[2018] IEHC 761
THE HIGH COURT
[2009 No. 4425 P.]
RICHARD KNOWLES
PLAINTIFF
AND
THE ELECTRICITY SUPPLY BOARD
DEFENDANT
JUDGMENT of Mr. Justice Noonan delivered on the 21st day of December, 2018
Background Facts
1. The events giving rise to these proceedings occurred as far back as fourteen years ago. The proceedings were issued on the 18th May, 2009 followed almost immediately by a statement of claim delivered on the 22nd May, 2009. In that document, the plaintiff pleads that by letter dated the 25th May, 2004, he was invited to submit to the defendant a tender for the erection of steel and wooden poles and associated works. These works were to take place within a defined geographic area broadly speaking in North Dublin and Dundalk.
2. The plaintiff submitted a tender on the 14th June, 2004 and was subsequently awarded a contract in or about November, 2004 for the erection of low voltage (LV) wooden poles. During the course of negotiations for the award of the contract, the plaintiff pleads that it was represented to him by the defendant that if he acquired certain equipment, he would be awarded the contract and would be kept working at 80% of his operational capacity thus justifying the investment in the new equipment.
3. The plaintiff pleads that he expected to receive work to the value of €782,000 but contrary to the representations made, he did not receive such a volume of work nor was he kept engaged at 80% of his capacity as promised. In consequence of this, he suffered loss which he quantified initially as being in excess of €500,000. The losses claimed for by the plaintiff appear to extend up to about September 2006 so that it was the best part of three years thereafter before proceedings were instituted.
4. The case thereafter pursued a fairly languid course. A defence and counterclaim were delivered on the 15th March, 2010 and the pleadings closed in May, 2012. Thereafter, little or nothing appears to have happened for three years when a request for discovery was made on the 6th March, 2015. Discovery was not agreed and a motion issued in October, 2015 resulting in an affidavit of discovery from the defendant sworn on the 5th February, 2016. Thereafter a Notice of Intention to Proceed was served in June 2016 followed by a notice of trial in the same month.
5. Another application for discovery was brought in February 2017 which ultimately had to be dealt with by the court resulting in an order of the 27th February, 2017 directing the defendant to make discovery within ten weeks of any contracts and documentation showing payments made by the defendant for wood poling work in the Dublin North and Dundalk regions between 2004 and 2006. The defendant failed to comply with the order and accordingly a further motion to compel compliance was brought on the 17th July, 2017. Shortly thereafter on the 20th July, 2017, the defendants swore an affidavit exhibiting the documents in redacted form and ultimately the court directed on the 13th November, 2017 that the documents in unredacted format should be furnished within four weeks.
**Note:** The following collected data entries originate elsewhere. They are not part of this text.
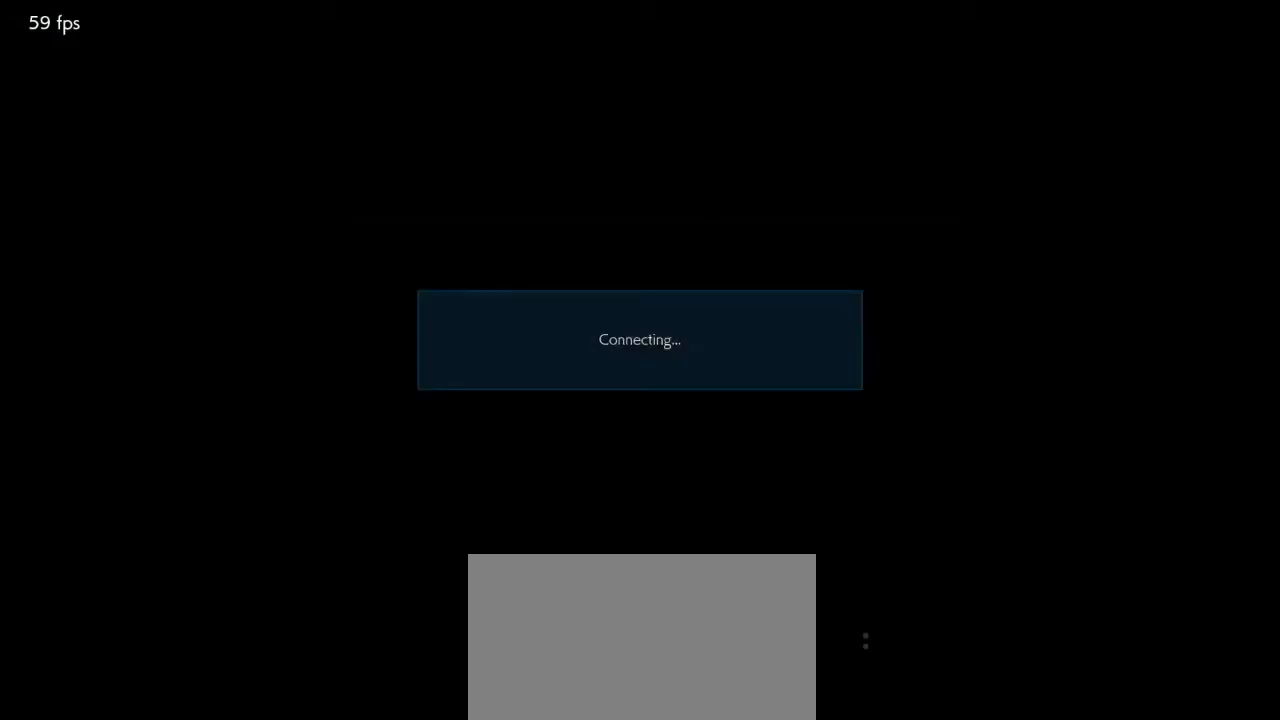
{"buttons": [], "events": []}
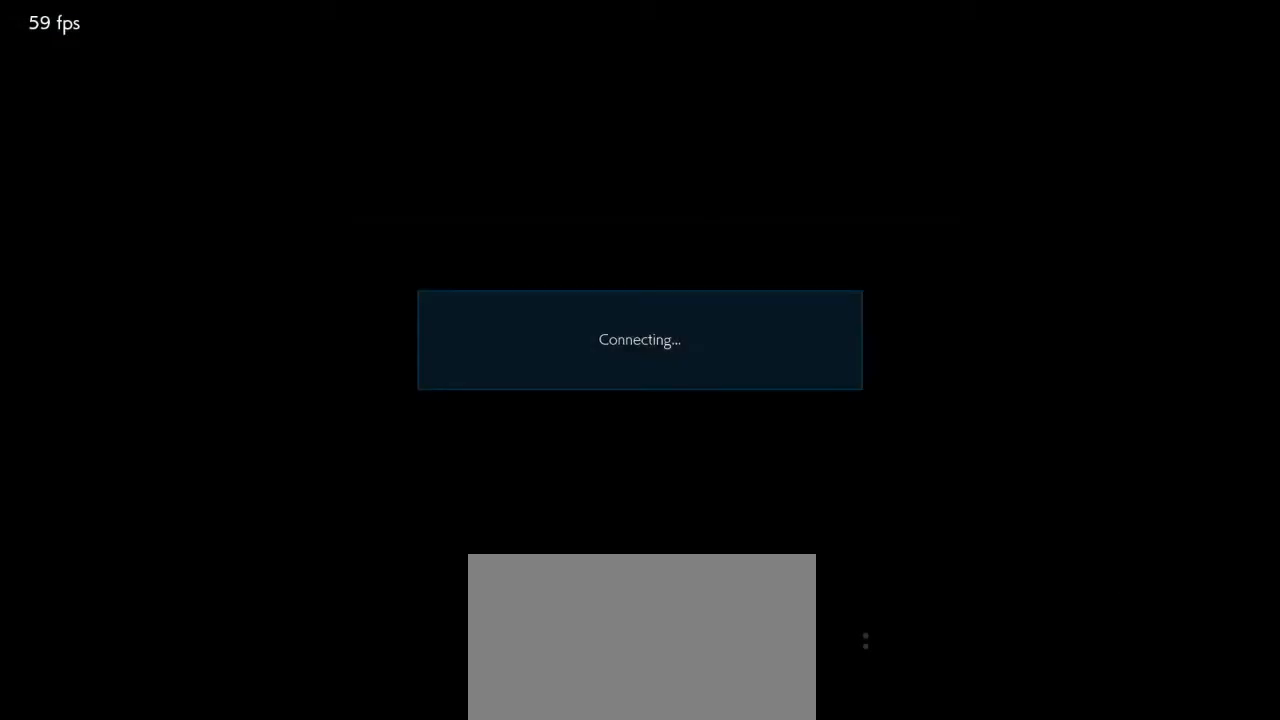
{"buttons": [], "events": []}
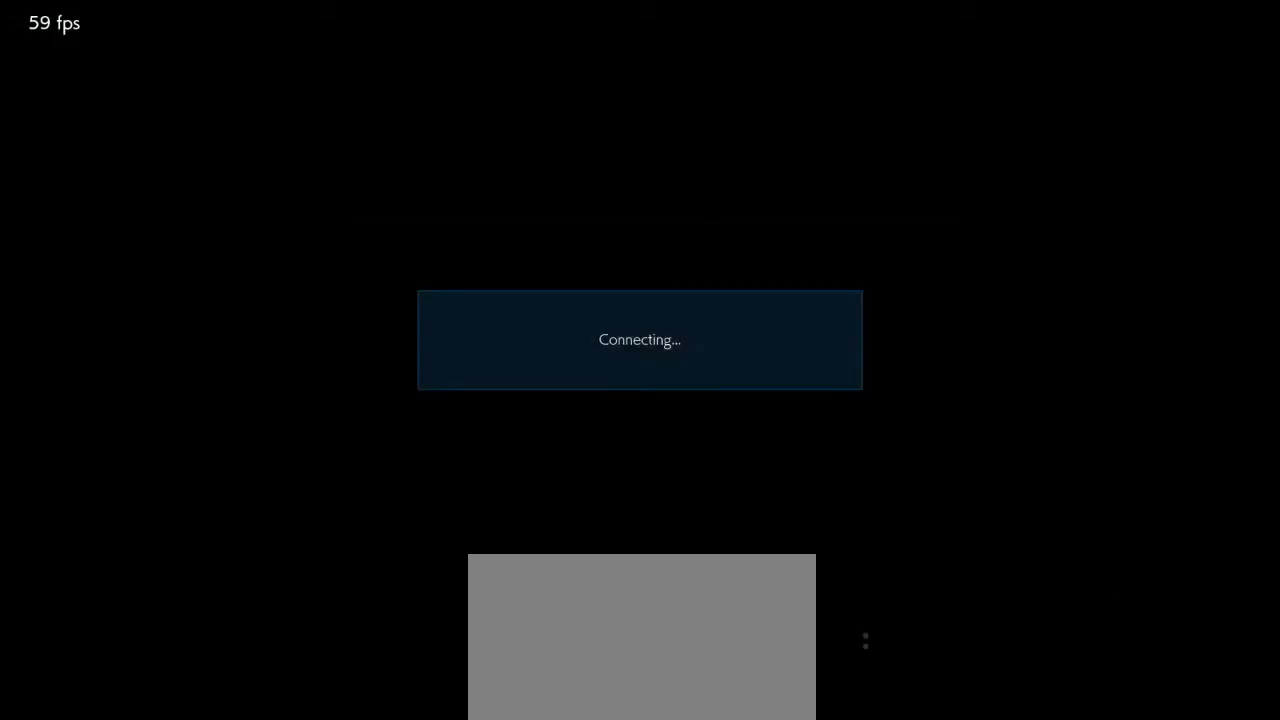
{"buttons": [], "events": []}
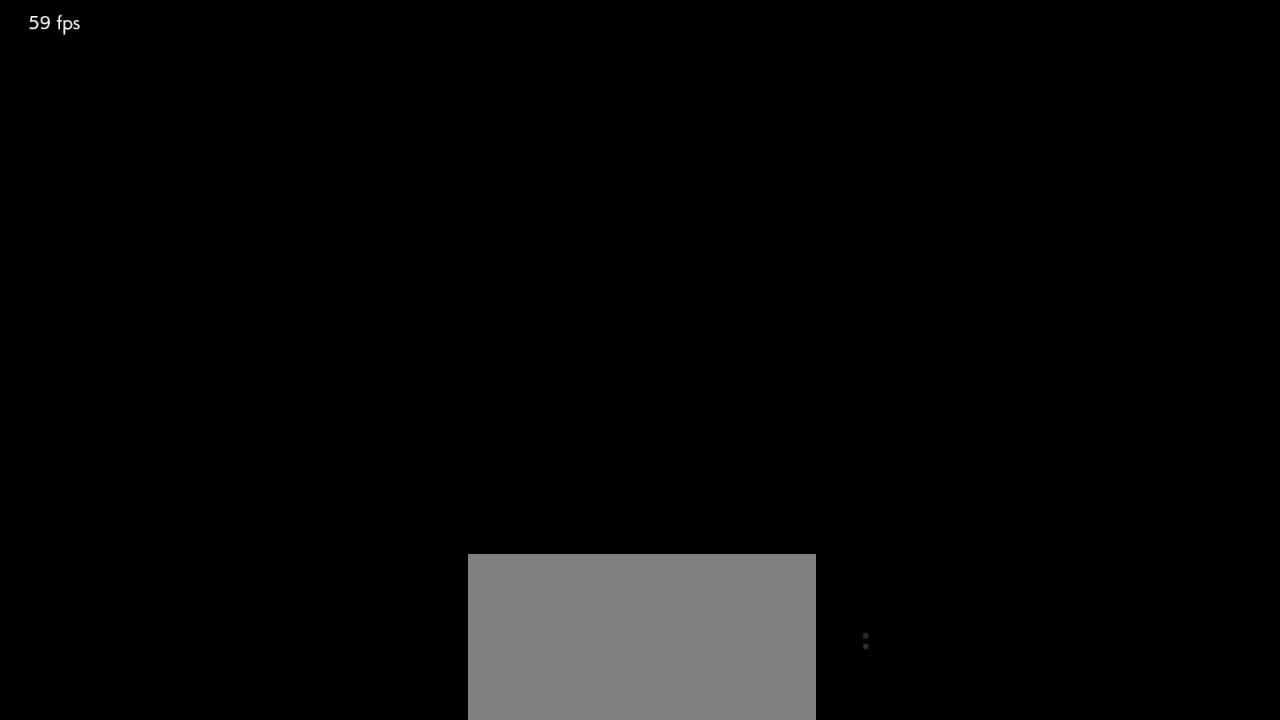
{"buttons": ["CROSS"], "events": [[67, "CROSS", "down"], [167, "CROSS", "up"], [333, "CROSS", "down"]]}
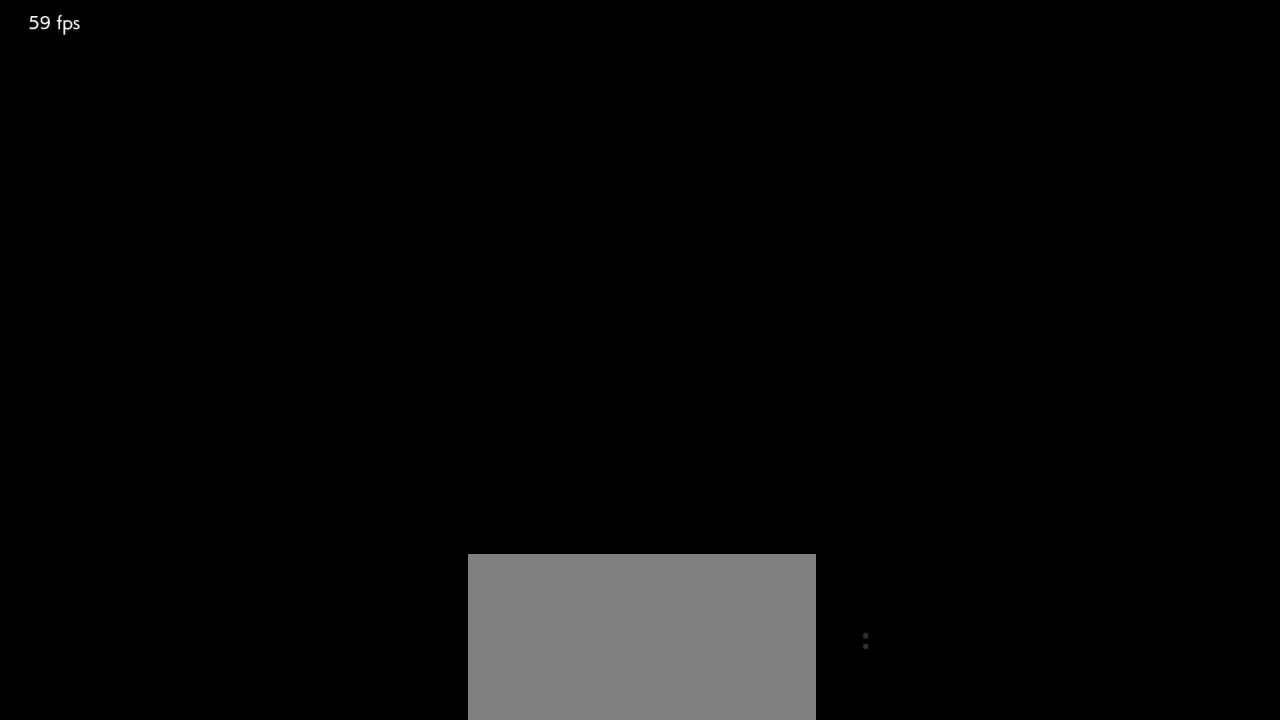
{"buttons": [], "events": [[233, "CROSS", "up"]]}
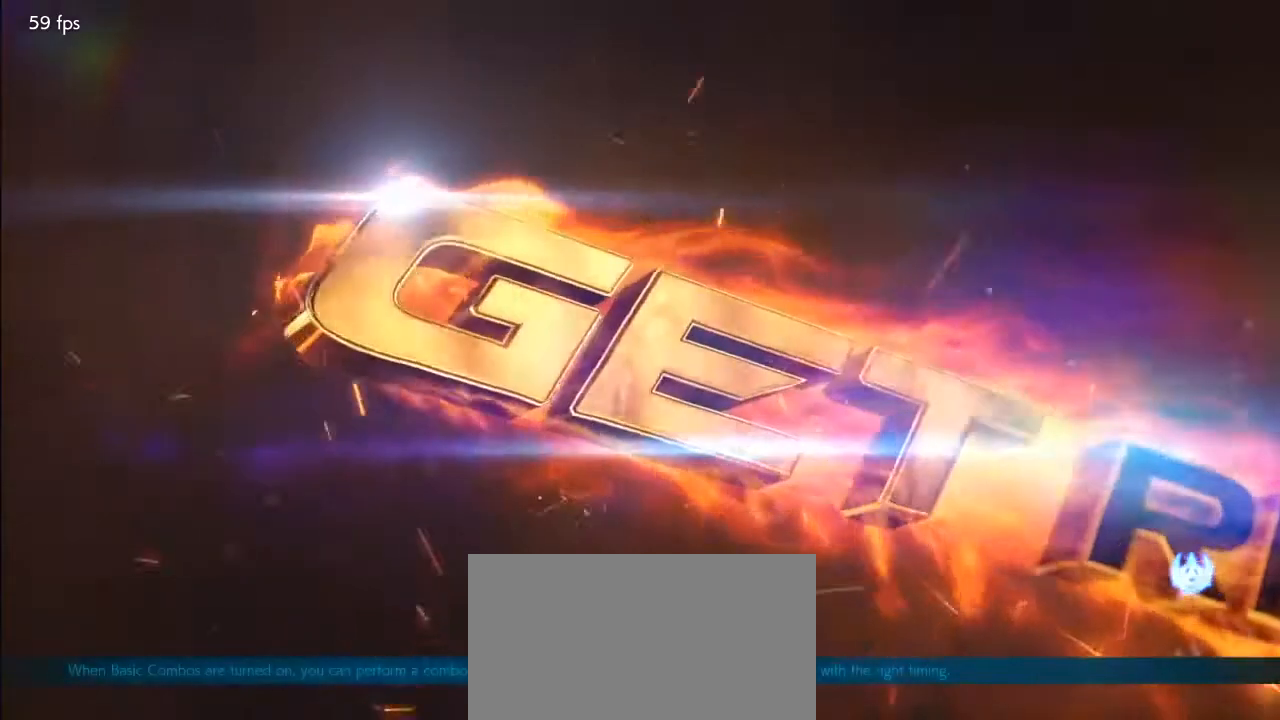
{"buttons": ["CROSS"], "events": [[267, "CROSS", "down"]]}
Those documents were furnished possibly in December 2017 but certainly no later than January 2018.
6. Thereafter, the case was transferred into the case management list of this court with the first case management conference taking place on the 18th February, 2018. From the outset, counsel for the plaintiff made clear that the plaintiff was extremely anxious for an early trial date if at all possible before the long vacation in 2018. For various reasons, that did not prove possible but ultimately on the 11th July, 2018, I fixed a provisional trial date of the 15th January, 2019. The case has to date appeared on at least ten occasions in the case management list. In May of 2018, I recommended that the parties should consider mediation. Various other issues about expert reports and so forth arose but in the interim, the parties agreed to go to mediation and the mediation took place in October this year. It was not successful.
7. At a further case management conference on the 7th November, by which stage there had been some six previous conferences, the plaintiff's counsel indicated for the first time that the plaintiff now proposed to seek to amend his statement of claim. I gave liberty to the plaintiff to issue a motion in that regard in the event that the amendment was not agreed and it is with that motion that I now propose to deal.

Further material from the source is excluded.